_Required action_:
Copy each line below exactly and leave the pictures out.

_Given material_:
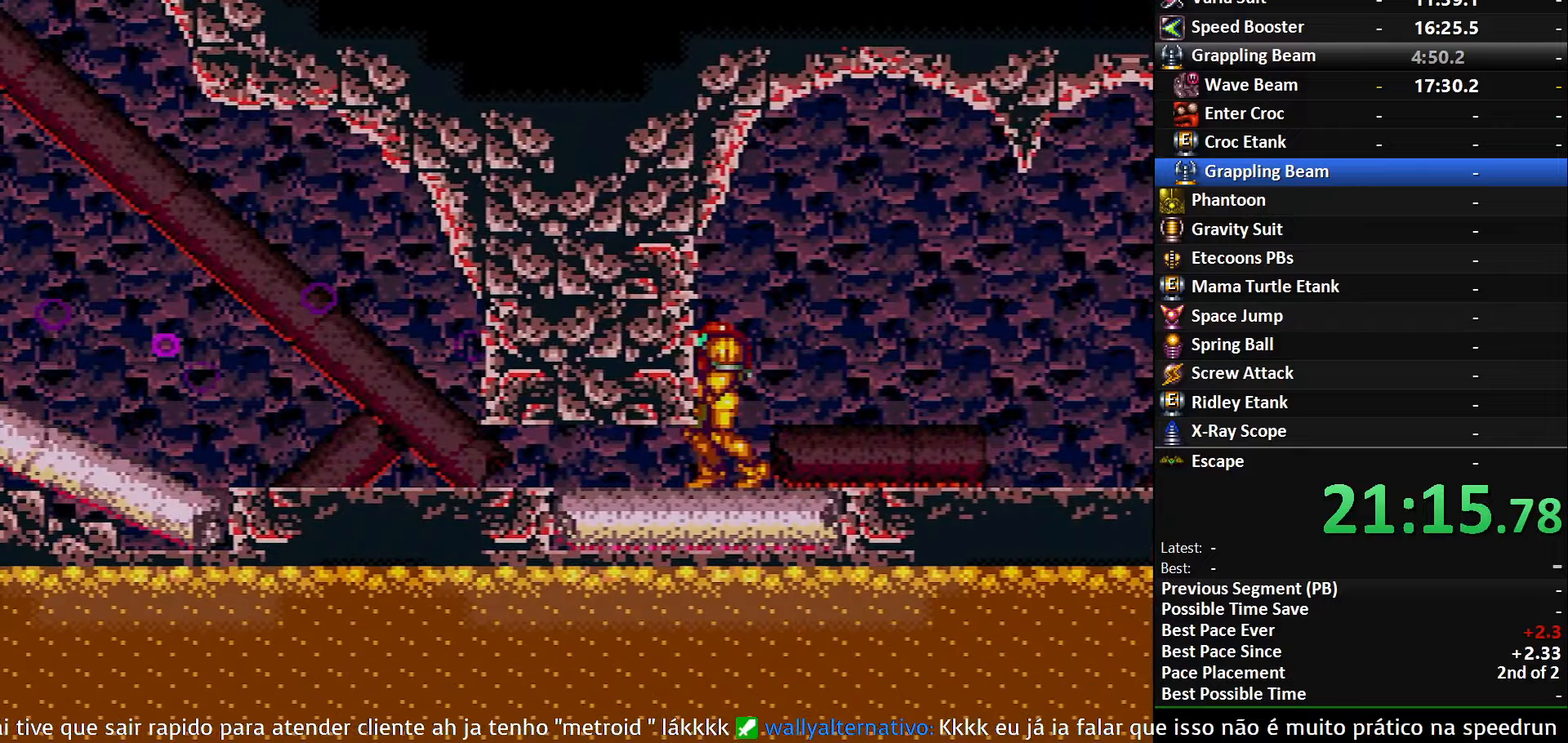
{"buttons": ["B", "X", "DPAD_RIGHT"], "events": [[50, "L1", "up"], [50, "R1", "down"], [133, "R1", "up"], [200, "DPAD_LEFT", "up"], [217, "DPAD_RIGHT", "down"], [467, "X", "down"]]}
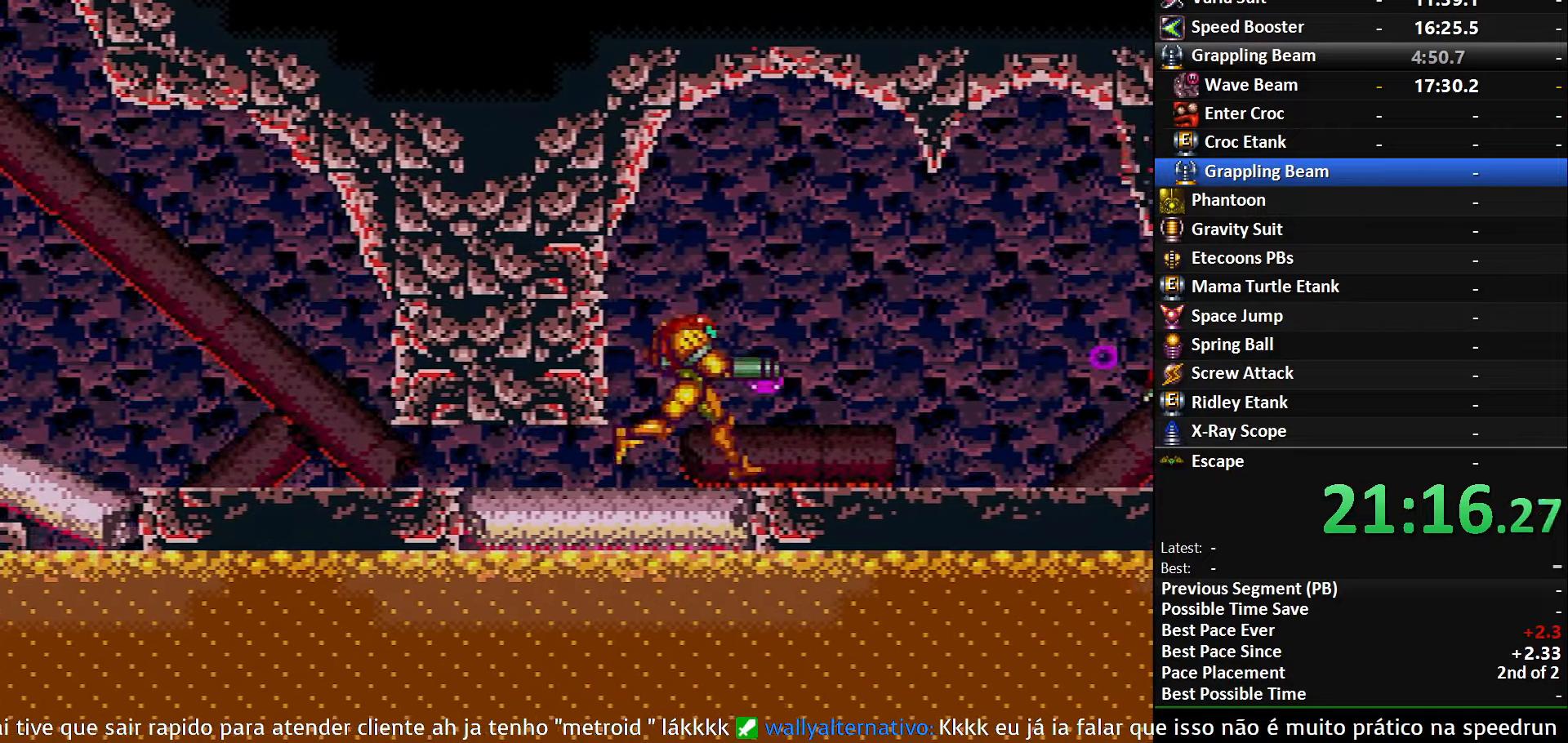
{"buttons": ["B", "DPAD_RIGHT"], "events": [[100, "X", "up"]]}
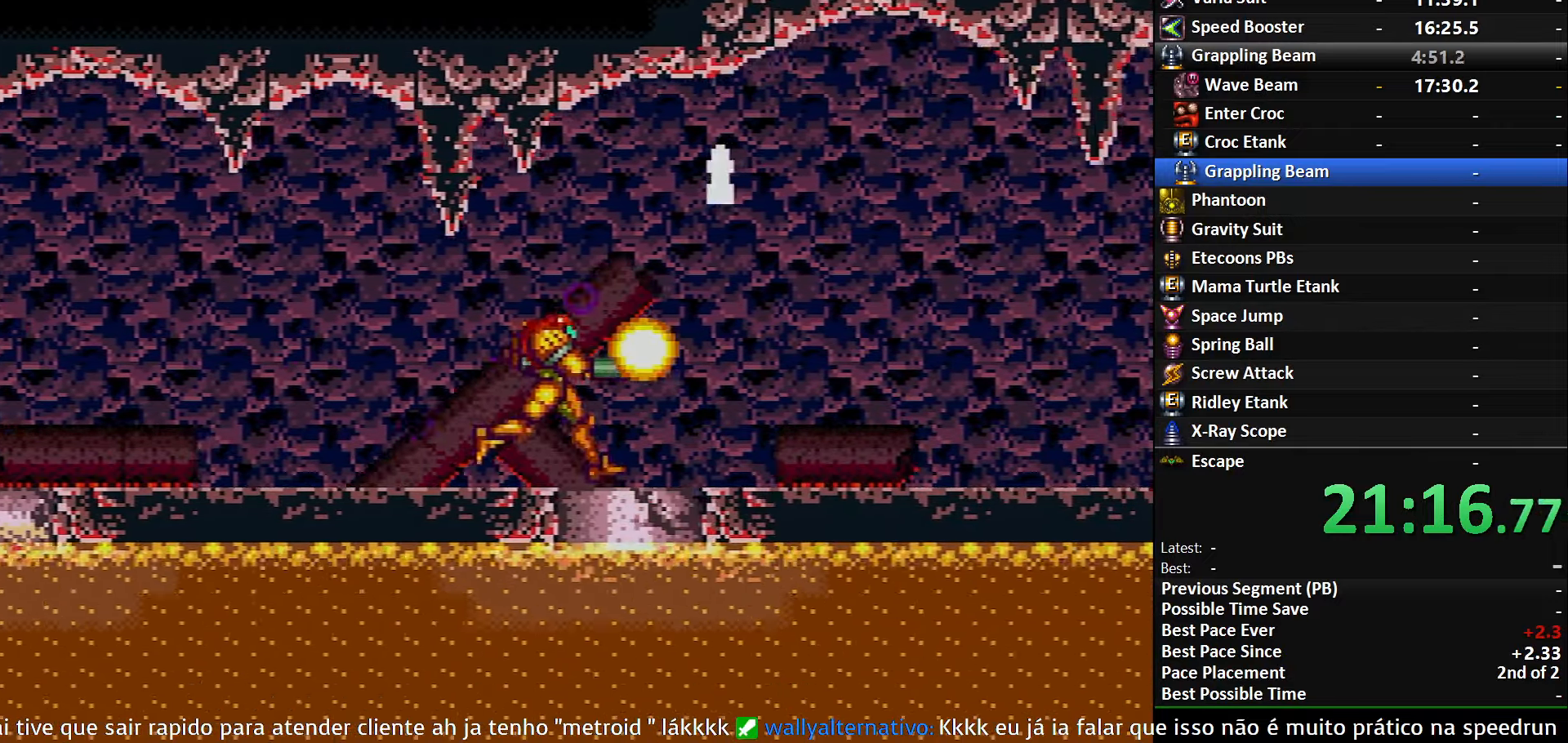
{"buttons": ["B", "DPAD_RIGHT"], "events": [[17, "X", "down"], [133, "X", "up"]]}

_Result of this exercise_:
{"buttons": ["B", "X", "DPAD_RIGHT"], "events": [[50, "L1", "up"], [50, "R1", "down"], [133, "R1", "up"], [200, "DPAD_LEFT", "up"], [217, "DPAD_RIGHT", "down"], [467, "X", "down"]]}
{"buttons": ["B", "DPAD_RIGHT"], "events": [[100, "X", "up"]]}
{"buttons": ["B", "DPAD_RIGHT"], "events": [[17, "X", "down"], [133, "X", "up"]]}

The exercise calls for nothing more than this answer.